Let's see how we collected the data used to build our Rick and Morty network!
We decided to use the Rick and Morty universe's characters as nodes and the references made from the Wiki descrption page of a character to one another as edges.
We started from the list of all characters available in the Wiki Fandom.
We parsed the HTML pages by using BeautifulSoup Python package. We checked if each item of characters' list redirected well to the Wiki description page of a character - not a Category. We extracted the title of Wiki page as the name of character, and the Wiki page hyperlink which is the unique key that we will use later for edges' collection.
Some manual operations were requested, like removing "Evil_Morty/Theories" that appears as an actual character, or adding "Jerry Smith" which doesn't exist in characters' Wiki list!
Thus we obtained a first basis of 547 characters.
To obtain nodes' attributes, we called an API, that provides the origin, the species, the gender and the status (dead/alive) of characters.
Unfortunately a lot of information were missing so we populated remaining "Unknown" attributes manually.

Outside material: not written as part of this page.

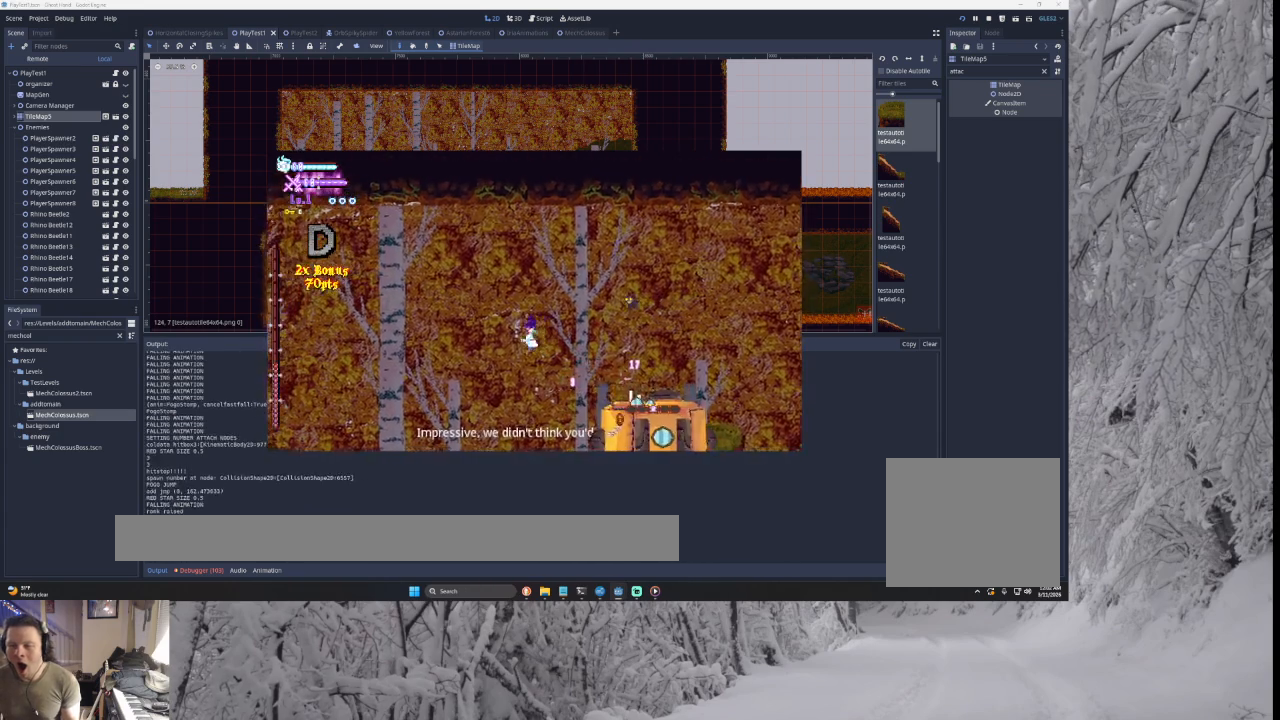
{"buttons": ["CROSS"], "left_stick": "left", "right_stick": "center", "events": [[300, "left_stick", "right"], [333, "SQUARE", "down"], [400, "left_stick", "down"], [500, "SQUARE", "up"], [500, "left_stick", "left"]]}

Another issue appeared: the number of characters and the character name given by the API differed from the Wiki. Consequently, we set specific rules to match our initial characters dataframe, based on the Wiki information, with the API output.
After the nodes and attributes collection, we are still missing how these nodes are connected!

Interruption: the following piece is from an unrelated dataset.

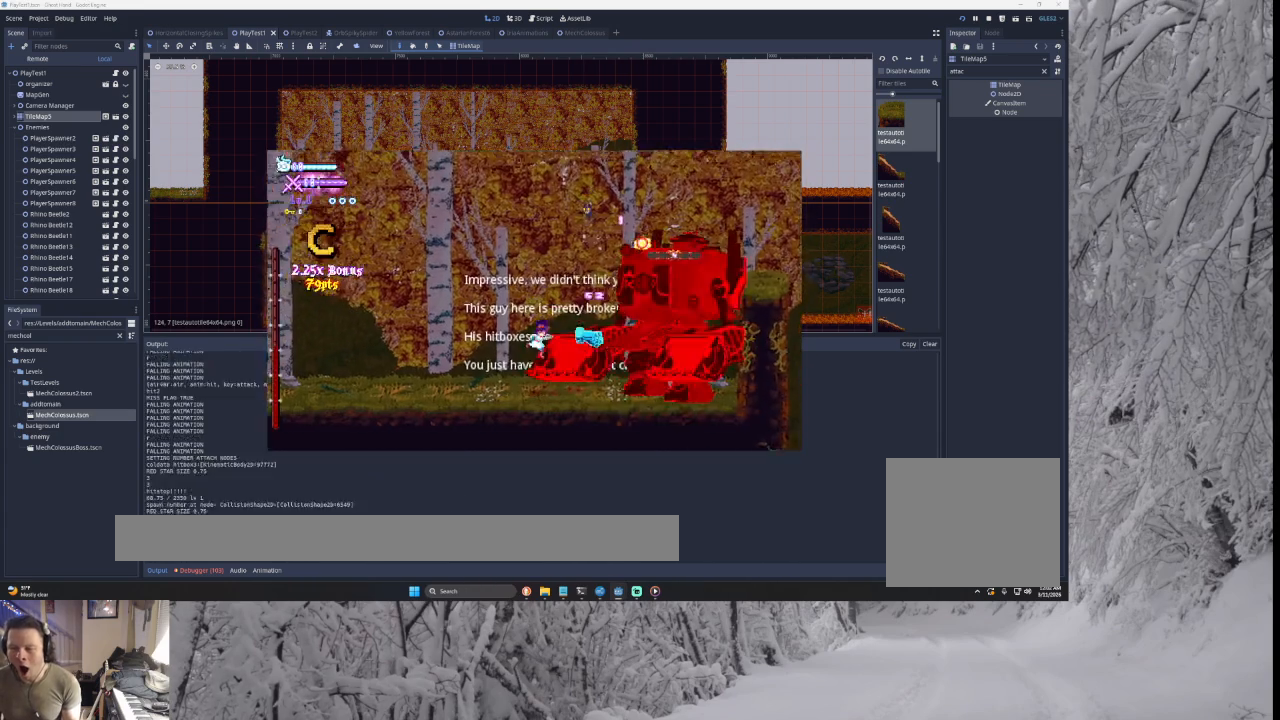
{"buttons": ["CROSS", "TRIANGLE"], "left_stick": "down-right", "right_stick": "center", "events": [[467, "left_stick", "down-right"], [500, "TRIANGLE", "down"]]}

We consider that a relation exists from a character to another one when its associated Wiki page redirects to the page of the other character, like we did during the Social Graphs & Interactions course with the Zelda study case.
But getting the edges in the Rick and Morty universe was a bit tricky! Indeed, we understood here that the hyperlink of a character Wiki page was the only unique piece of information to distinguish characters. Thus we used those hyperlink to create relations between character' Wiki pages, instead of considering the character name alone.
First, we searched for all references ("[[<aCharacter>]]") in the source code of the studied character Wiki page, like we did for Zelda in the course. In parallel, we looked for all hyperlinks (href: tags) by analysing the HTML code. In order to ensure that we remove unnecessary data, we interesected those two lists with the displayed text ("value") of each link.
Lastly, we extracted the title of each involved redirection Wiki page: if it was the actual name of a character found in our characters dataset, the relation between the character's page and the mentioned character was established.